I should have added, if you go to Polignano a Mare in the middle of June there is an amazing festival with huge trellis’s round the main square all lit at night and a brass band competition of the highest quality, plus a lot of street food stalls and other entertainment, very popular but nearly all visitors are Italian, and you can get a boat during the day to the sea caves , some under the town and one is a restaurant.


#14

I visited Cantine San Marzano. Excellent wines specialy the Talò range and 62 anniversary. It is a tasting room of a coop. But award winning wines. The verdeca and muscat whites plus primitivo and negroamaro reds were great. The wine regions I liked most were Manduria, Gioia del Colle and Valle d’Itria. In Basilicata a red wine is remarkable- Aglianico del Vulture.
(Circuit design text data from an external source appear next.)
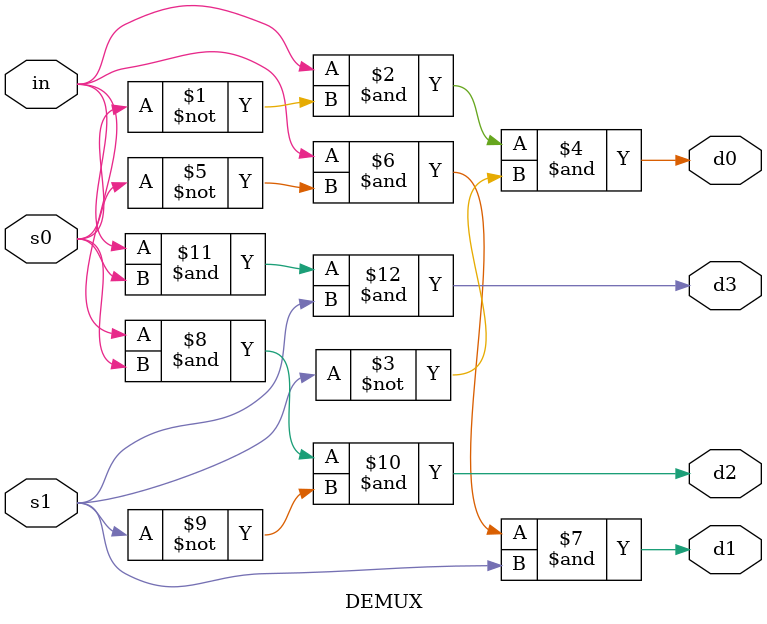
<source format=v>
module DEMUX(
    output d0,
    output d1,
    output d2,
    output d3,
    input in,
    input s0,
    input s1
    );
    and(d0,in,(~s0),(~s1));
    and(d1,in,(~s0),s1);
    and(d2,in,s0,(~s1));
    and(d3,in,s0,s1);
endmodule

</source>
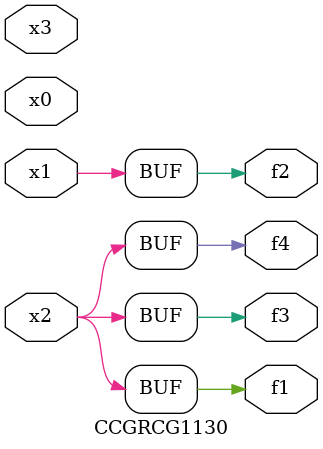
<source format=v>
module CCGRCG1130(
	input x0, x1, x2, x3,
	output f1, f2, f3, f4
);
	assign f1 = x2;
	assign f2 = x1;
	assign f3 = x2;
	assign f4 = x2;
endmodule

</source>
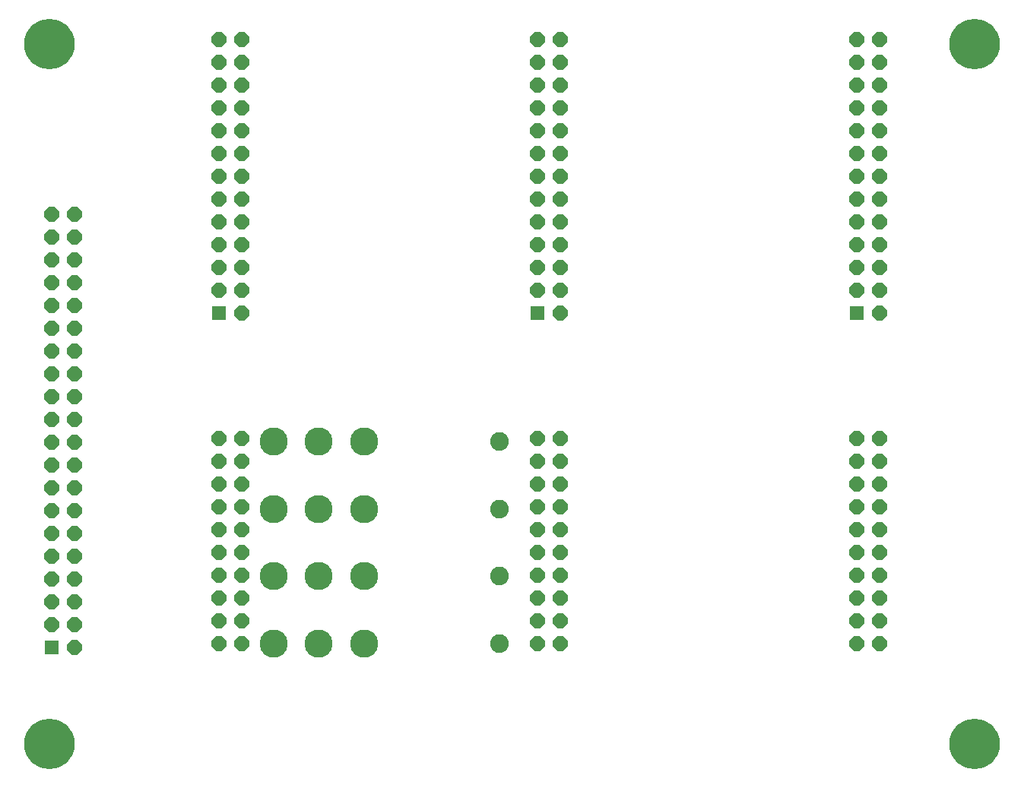
<source format=gbs>
G75*
%MOIN*%
%OFA0B0*%
%FSLAX25Y25*%
%IPPOS*%
%LPD*%
%AMOC8*
5,1,8,0,0,1.08239X$1,22.5*
%
%ADD10C,0.12311*%
%ADD11C,0.08177*%
%ADD12OC8,0.06406*%
%ADD13R,0.06406X0.06406*%
%ADD14C,0.22154*%
D10*
X0165705Y0080512D03*
X0185547Y0080512D03*
X0205390Y0080512D03*
X0205390Y0110276D03*
X0185547Y0110276D03*
X0165705Y0110276D03*
X0165705Y0139567D03*
X0185547Y0139567D03*
X0205390Y0139567D03*
X0205390Y0169331D03*
X0185547Y0169331D03*
X0165705Y0169331D03*
D11*
X0264917Y0169331D03*
X0264917Y0139567D03*
X0264917Y0110276D03*
X0264917Y0080512D03*
D12*
X0281571Y0080350D03*
X0291571Y0080350D03*
X0291571Y0090350D03*
X0281571Y0090350D03*
X0281571Y0100350D03*
X0291571Y0100350D03*
X0291571Y0110350D03*
X0281571Y0110350D03*
X0281571Y0120350D03*
X0291571Y0120350D03*
X0291571Y0130350D03*
X0281571Y0130350D03*
X0281571Y0140350D03*
X0291571Y0140350D03*
X0291571Y0150350D03*
X0281571Y0150350D03*
X0281571Y0160350D03*
X0291571Y0160350D03*
X0291571Y0170350D03*
X0281571Y0170350D03*
X0291571Y0225547D03*
X0291571Y0235547D03*
X0281571Y0235547D03*
X0281571Y0245547D03*
X0291571Y0245547D03*
X0291571Y0255547D03*
X0281571Y0255547D03*
X0281571Y0265547D03*
X0291571Y0265547D03*
X0291571Y0275547D03*
X0281571Y0275547D03*
X0281571Y0285547D03*
X0291571Y0285547D03*
X0291571Y0295547D03*
X0281571Y0295547D03*
X0281571Y0305547D03*
X0291571Y0305547D03*
X0291571Y0315547D03*
X0281571Y0315547D03*
X0281571Y0325547D03*
X0291571Y0325547D03*
X0291571Y0335547D03*
X0281571Y0335547D03*
X0281571Y0345547D03*
X0291571Y0345547D03*
X0421335Y0345547D03*
X0431335Y0345547D03*
X0431335Y0335547D03*
X0431335Y0325547D03*
X0421335Y0325547D03*
X0421335Y0335547D03*
X0421335Y0315547D03*
X0431335Y0315547D03*
X0431335Y0305547D03*
X0421335Y0305547D03*
X0421335Y0295547D03*
X0431335Y0295547D03*
X0431335Y0285547D03*
X0421335Y0285547D03*
X0421335Y0275547D03*
X0431335Y0275547D03*
X0431335Y0265547D03*
X0431335Y0255547D03*
X0421335Y0255547D03*
X0421335Y0265547D03*
X0421335Y0245547D03*
X0431335Y0245547D03*
X0431335Y0235547D03*
X0431335Y0225547D03*
X0421335Y0235547D03*
X0421335Y0170350D03*
X0431335Y0170350D03*
X0431335Y0160350D03*
X0431335Y0150350D03*
X0421335Y0150350D03*
X0421335Y0160350D03*
X0421335Y0140350D03*
X0431335Y0140350D03*
X0431335Y0130350D03*
X0431335Y0120350D03*
X0421335Y0120350D03*
X0421335Y0130350D03*
X0421335Y0110350D03*
X0431335Y0110350D03*
X0431335Y0100350D03*
X0431335Y0090350D03*
X0421335Y0090350D03*
X0421335Y0100350D03*
X0421335Y0080350D03*
X0431335Y0080350D03*
X0151807Y0080350D03*
X0141807Y0080350D03*
X0141807Y0090350D03*
X0151807Y0090350D03*
X0151807Y0100350D03*
X0141807Y0100350D03*
X0141807Y0110350D03*
X0151807Y0110350D03*
X0151807Y0120350D03*
X0141807Y0120350D03*
X0141807Y0130350D03*
X0151807Y0130350D03*
X0151807Y0140350D03*
X0141807Y0140350D03*
X0141807Y0150350D03*
X0151807Y0150350D03*
X0151807Y0160350D03*
X0141807Y0160350D03*
X0141807Y0170350D03*
X0151807Y0170350D03*
X0151807Y0225547D03*
X0151807Y0235547D03*
X0141807Y0235547D03*
X0141807Y0245547D03*
X0151807Y0245547D03*
X0151807Y0255547D03*
X0141807Y0255547D03*
X0141807Y0265547D03*
X0151807Y0265547D03*
X0151807Y0275547D03*
X0141807Y0275547D03*
X0141807Y0285547D03*
X0151807Y0285547D03*
X0151807Y0295547D03*
X0141807Y0295547D03*
X0141807Y0305547D03*
X0151807Y0305547D03*
X0151807Y0315547D03*
X0141807Y0315547D03*
X0141807Y0325547D03*
X0151807Y0325547D03*
X0151807Y0335547D03*
X0141807Y0335547D03*
X0141807Y0345547D03*
X0151807Y0345547D03*
X0078343Y0268776D03*
X0078343Y0258776D03*
X0068343Y0258776D03*
X0068343Y0268776D03*
X0068343Y0248776D03*
X0078343Y0248776D03*
X0078343Y0238776D03*
X0078343Y0228776D03*
X0068343Y0228776D03*
X0068343Y0238776D03*
X0068343Y0218776D03*
X0078343Y0218776D03*
X0078343Y0208776D03*
X0078343Y0198776D03*
X0068343Y0198776D03*
X0068343Y0208776D03*
X0068343Y0188776D03*
X0078343Y0188776D03*
X0078343Y0178776D03*
X0078343Y0168776D03*
X0068343Y0168776D03*
X0068343Y0178776D03*
X0068343Y0158776D03*
X0078343Y0158776D03*
X0078343Y0148776D03*
X0078343Y0138776D03*
X0068343Y0138776D03*
X0068343Y0148776D03*
X0068343Y0128776D03*
X0078343Y0128776D03*
X0078343Y0118776D03*
X0078343Y0108776D03*
X0068343Y0108776D03*
X0068343Y0118776D03*
X0068343Y0098776D03*
X0078343Y0098776D03*
X0078343Y0088776D03*
X0078343Y0078776D03*
X0068343Y0088776D03*
D13*
X0068343Y0078776D03*
X0141807Y0225547D03*
X0281571Y0225547D03*
X0421335Y0225547D03*
D14*
X0067555Y0036492D03*
X0067555Y0343579D03*
X0473067Y0343579D03*
X0473067Y0036492D03*
M02*

</source>
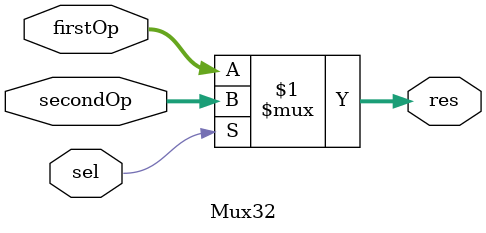
<source format=v>
/*
Module name   : mux 16-bit
Author	      : Ziad Sherif
Functionality : A simple multiplxer 16-bit 
*/
module Mux32 (
    firstOp,
    secondOp,
    sel,
    res
);
  input [31:0] firstOp;
  input [31:0] secondOp;
  input sel;
  output [31:0] res;
  assign res = sel ? secondOp : firstOp;
endmodule

</source>
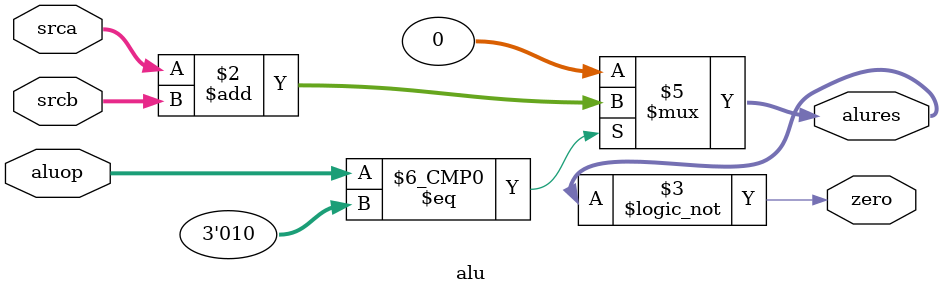
<source format=sv>
`timescale 1ns / 1ps


module alu(
    input logic [31:0] srca,
    input logic [31:0] srcb,
    input logic [2:0] aluop,
    output logic [31:0] alures,
    output logic zero
    );

    always_comb begin
        case(aluop)
            3'b010: alures=signed'(srca)+signed'(srcb);

            default: alures=32'b0000_0000_0000_0000_0000_0000_0000_0000;
        endcase
    end

    assign zero=!alures;

endmodule

</source>
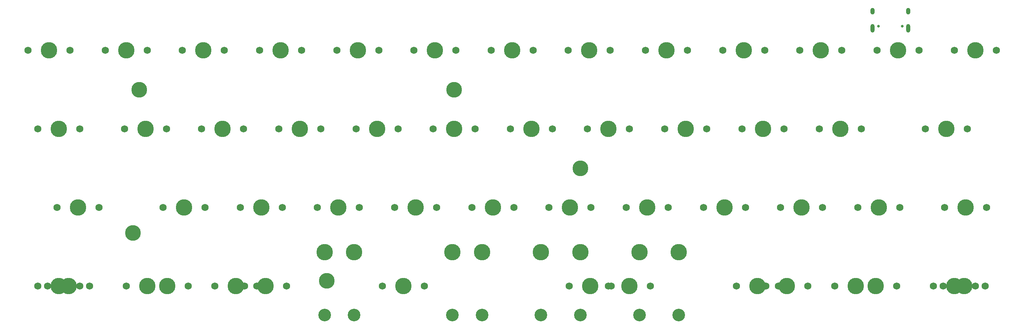
<source format=gbr>
%TF.GenerationSoftware,KiCad,Pcbnew,(7.99.0-267-g8440d7258b)*%
%TF.CreationDate,2023-05-07T03:38:39-07:00*%
%TF.ProjectId,minibaen r2,6d696e69-6261-4656-9e20-72322e6b6963,rev?*%
%TF.SameCoordinates,Original*%
%TF.FileFunction,Soldermask,Top*%
%TF.FilePolarity,Negative*%
%FSLAX46Y46*%
G04 Gerber Fmt 4.6, Leading zero omitted, Abs format (unit mm)*
G04 Created by KiCad (PCBNEW (7.99.0-267-g8440d7258b)) date 2023-05-07 03:38:39*
%MOMM*%
%LPD*%
G01*
G04 APERTURE LIST*
%ADD10C,1.750000*%
%ADD11C,3.987800*%
%ADD12C,3.048000*%
%ADD13C,3.800000*%
%ADD14C,0.650000*%
%ADD15O,1.000000X1.600000*%
%ADD16O,1.000000X2.100000*%
G04 APERTURE END LIST*
D10*
%TO.C,SW25*%
X212075000Y-19050000D03*
D11*
X217155000Y-19050000D03*
D10*
X222235000Y-19050000D03*
%TD*%
D12*
%TO.C,S4*%
X142875000Y-64135000D03*
D11*
X142875000Y-48895000D03*
D12*
X119062500Y-64135000D03*
D11*
X119062500Y-48895000D03*
%TD*%
D10*
%TO.C,SW35*%
X177050000Y-38100000D03*
D11*
X182130000Y-38100000D03*
D10*
X187210000Y-38100000D03*
%TD*%
%TO.C,SW21*%
X130268277Y-19050000D03*
D11*
X135348277Y-19050000D03*
D10*
X140428277Y-19050000D03*
%TD*%
%TO.C,SW31*%
X102330000Y-38100000D03*
D11*
X107410000Y-38100000D03*
D10*
X112490000Y-38100000D03*
%TD*%
%TO.C,SW39*%
X18732500Y-57150000D03*
D11*
X23812500Y-57150000D03*
D10*
X28892500Y-57150000D03*
%TD*%
%TO.C,SW53*%
X190182500Y-57150000D03*
D11*
X195262500Y-57150000D03*
D10*
X200342500Y-57150000D03*
%TD*%
%TO.C,SW28*%
X46290000Y-38100000D03*
D11*
X51370000Y-38100000D03*
D10*
X56450000Y-38100000D03*
%TD*%
%TO.C,SW23*%
X167710000Y-19050000D03*
D11*
X172790000Y-19050000D03*
D10*
X177870000Y-19050000D03*
%TD*%
%TO.C,SW19*%
X92990000Y-19050000D03*
D11*
X98070000Y-19050000D03*
D10*
X103150000Y-19050000D03*
%TD*%
%TO.C,SW7*%
X107000000Y0D03*
D11*
X112080000Y0D03*
D10*
X117160000Y0D03*
%TD*%
%TO.C,SW41*%
X80645000Y-57150000D03*
D11*
X85725000Y-57150000D03*
D10*
X90805000Y-57150000D03*
%TD*%
%TO.C,SW13*%
X219080000Y0D03*
D11*
X224160000Y0D03*
D10*
X229240000Y0D03*
%TD*%
D13*
%TO.C,H1*%
X21877500Y-9542500D03*
%TD*%
D10*
%TO.C,SW33*%
X139690000Y-38100000D03*
D11*
X144770000Y-38100000D03*
D10*
X149850000Y-38100000D03*
%TD*%
%TO.C,SW20*%
X111670000Y-19050000D03*
D11*
X116750000Y-19050000D03*
D10*
X121830000Y-19050000D03*
%TD*%
D12*
%TO.C,S2*%
X104775000Y-64135000D03*
D11*
X104775000Y-48895000D03*
D12*
X66675000Y-64135000D03*
D11*
X66675000Y-48895000D03*
%TD*%
D12*
%TO.C,S5*%
X97631250Y-64135000D03*
D11*
X97631250Y-48895000D03*
D12*
X73818750Y-64135000D03*
D11*
X73818750Y-48895000D03*
%TD*%
D10*
%TO.C,SW29*%
X64970000Y-38100000D03*
D11*
X70050000Y-38100000D03*
D10*
X75130000Y-38100000D03*
%TD*%
%TO.C,SW14*%
X-2745000Y-19050000D03*
D11*
X2335000Y-19050000D03*
D10*
X7415000Y-19050000D03*
%TD*%
%TO.C,SW15*%
X18270000Y-19050000D03*
D11*
X23350000Y-19050000D03*
D10*
X28430000Y-19050000D03*
%TD*%
D12*
%TO.C,S3*%
X97631250Y-64135000D03*
D11*
X97631250Y-48895000D03*
D12*
X73818750Y-64135000D03*
D11*
X73818750Y-48895000D03*
%TD*%
D10*
%TO.C,SW18*%
X74310000Y-19050000D03*
D11*
X79390000Y-19050000D03*
D10*
X84470000Y-19050000D03*
%TD*%
%TO.C,SW30*%
X83650000Y-38100000D03*
D11*
X88730000Y-38100000D03*
D10*
X93810000Y-38100000D03*
%TD*%
%TO.C,SW4*%
X50960000Y0D03*
D11*
X56040000Y0D03*
D10*
X61120000Y0D03*
%TD*%
%TO.C,SW5*%
X69640000Y0D03*
D11*
X74720000Y0D03*
D10*
X79800000Y0D03*
%TD*%
%TO.C,SW10*%
X163040000Y0D03*
D11*
X168120000Y0D03*
D10*
X173200000Y0D03*
%TD*%
%TO.C,SW36*%
X195730000Y-38100000D03*
D11*
X200810000Y-38100000D03*
D10*
X205890000Y-38100000D03*
%TD*%
%TO.C,SW9*%
X144360000Y0D03*
D11*
X149440000Y0D03*
D10*
X154520000Y0D03*
%TD*%
%TO.C,SW49*%
X47307500Y-57150000D03*
D11*
X52387500Y-57150000D03*
D10*
X57467500Y-57150000D03*
%TD*%
%TO.C,SW42*%
X135413750Y-57150000D03*
D11*
X140493750Y-57150000D03*
D10*
X145573750Y-57150000D03*
%TD*%
%TO.C,SW24*%
X186390000Y-19050000D03*
D11*
X191470000Y-19050000D03*
D10*
X196550000Y-19050000D03*
%TD*%
%TO.C,SW37*%
X216745000Y-38100000D03*
D11*
X221825000Y-38100000D03*
D10*
X226905000Y-38100000D03*
%TD*%
%TO.C,SW48*%
X23495000Y-57150000D03*
D11*
X28575000Y-57150000D03*
D10*
X33655000Y-57150000D03*
%TD*%
D13*
%TO.C,H2*%
X98077500Y-9542500D03*
%TD*%
D10*
%TO.C,SW45*%
X216376250Y-57150000D03*
D11*
X221456250Y-57150000D03*
D10*
X226536250Y-57150000D03*
%TD*%
%TO.C,SW34*%
X158370000Y-38100000D03*
D11*
X163450000Y-38100000D03*
D10*
X168530000Y-38100000D03*
%TD*%
%TO.C,SW26*%
X1925000Y-38100000D03*
D11*
X7005000Y-38100000D03*
D10*
X12085000Y-38100000D03*
%TD*%
%TO.C,SW3*%
X32280000Y0D03*
D11*
X37360000Y0D03*
D10*
X42440000Y0D03*
%TD*%
%TO.C,SW2*%
X13600000Y0D03*
D11*
X18680000Y0D03*
D10*
X23760000Y0D03*
%TD*%
%TO.C,SW54*%
X213995000Y-57150000D03*
D11*
X219075000Y-57150000D03*
D10*
X224155000Y-57150000D03*
%TD*%
%TO.C,SW47*%
X-317500Y-57150000D03*
D11*
X4762500Y-57150000D03*
D10*
X9842500Y-57150000D03*
%TD*%
D13*
%TO.C,H3*%
X128564800Y-28642500D03*
%TD*%
D10*
%TO.C,SW8*%
X125680000Y0D03*
D11*
X130760000Y0D03*
D10*
X135840000Y0D03*
%TD*%
%TO.C,SW40*%
X40163750Y-57150000D03*
D11*
X45243750Y-57150000D03*
D10*
X50323750Y-57150000D03*
%TD*%
%TO.C,SW17*%
X55630000Y-19050000D03*
D11*
X60710000Y-19050000D03*
D10*
X65790000Y-19050000D03*
%TD*%
%TO.C,SW16*%
X36950000Y-19050000D03*
D11*
X42030000Y-19050000D03*
D10*
X47110000Y-19050000D03*
%TD*%
%TO.C,SW51*%
X125888750Y-57150000D03*
D11*
X130968750Y-57150000D03*
D10*
X136048750Y-57150000D03*
%TD*%
D13*
%TO.C,H5*%
X67227500Y-55842400D03*
%TD*%
D12*
%TO.C,S1*%
X152400000Y-64135000D03*
D11*
X152400000Y-48895000D03*
D12*
X128587500Y-64135000D03*
D11*
X128587500Y-48895000D03*
%TD*%
D10*
%TO.C,SW32*%
X121010000Y-38100000D03*
D11*
X126090000Y-38100000D03*
D10*
X131170000Y-38100000D03*
%TD*%
%TO.C,SW44*%
X194945000Y-57150000D03*
D11*
X200025000Y-57150000D03*
D10*
X205105000Y-57150000D03*
%TD*%
D13*
%TO.C,H4*%
X20327500Y-44292400D03*
%TD*%
D10*
%TO.C,SW6*%
X88320000Y0D03*
D11*
X93400000Y0D03*
D10*
X98480000Y0D03*
%TD*%
%TO.C,SW11*%
X181720000Y0D03*
D11*
X186800000Y0D03*
D10*
X191880000Y0D03*
%TD*%
%TO.C,SW38*%
X-2698750Y-57150000D03*
D11*
X2381250Y-57150000D03*
D10*
X7461250Y-57150000D03*
%TD*%
%TO.C,SW22*%
X149030000Y-19050000D03*
D11*
X154110000Y-19050000D03*
D10*
X159190000Y-19050000D03*
%TD*%
%TO.C,SW1*%
X-5080000Y0D03*
D11*
X0Y0D03*
D10*
X5080000Y0D03*
%TD*%
%TO.C,SW27*%
X27610000Y-38100000D03*
D11*
X32690000Y-38100000D03*
D10*
X37770000Y-38100000D03*
%TD*%
%TO.C,SW12*%
X210560000Y0D03*
D11*
X205480000Y0D03*
D10*
X200400000Y0D03*
%TD*%
%TO.C,SW43*%
X173513750Y-57150000D03*
D11*
X178593750Y-57150000D03*
D10*
X183673750Y-57150000D03*
%TD*%
%TO.C,SW52*%
X166370000Y-57150000D03*
D11*
X171450000Y-57150000D03*
D10*
X176530000Y-57150000D03*
%TD*%
D14*
%TO.C,J1*%
X200731500Y5834000D03*
X206511500Y5834000D03*
D15*
X199301499Y9483999D03*
D16*
X199301499Y5303999D03*
D15*
X207941499Y9483999D03*
D16*
X207941499Y5303999D03*
%TD*%
M02*

</source>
Matera is impressive, my favourite place was Lecce. Otranto is beautiful, restaurants by the ramparts overlooking the sea are great. I did not have a good time with Bari.


#15

Thanks. Did you visit the winery itself or the outlet that seems to be in the middle of town?


#16

It was out of town on top of a hill. Lots of local people come to buy their gallons of amabile (weekday wine- lower ABV) poured from vats. All wines are available to taste, no charge. There was also a fabulous rosé called Tramari. Talò Primitivo di Manduria 2015 won tre bichiere in the Gambero Rosso publication, it like their Michelin guide for wines.


#17

Thank you very much everyone for all the suggestions. We’ll let you know when we get back of any hits or misses we find.


#18

We managed a very good visit today to I Pastini, a fairly small organic estate between Martina Franca and Locorotondo. They do a good tour of the vineyard and the old farmhouse, as well as a tasting of 5 wines at a reasonable price. From a vinous point of view, the main interest is a couple of local grapes, Minutolo and Susumaniello, which make interesting wine and which you don’t commonly meet in the UK. We’re talking very good everyday wines rather than great ones, but fairly priced for what they are.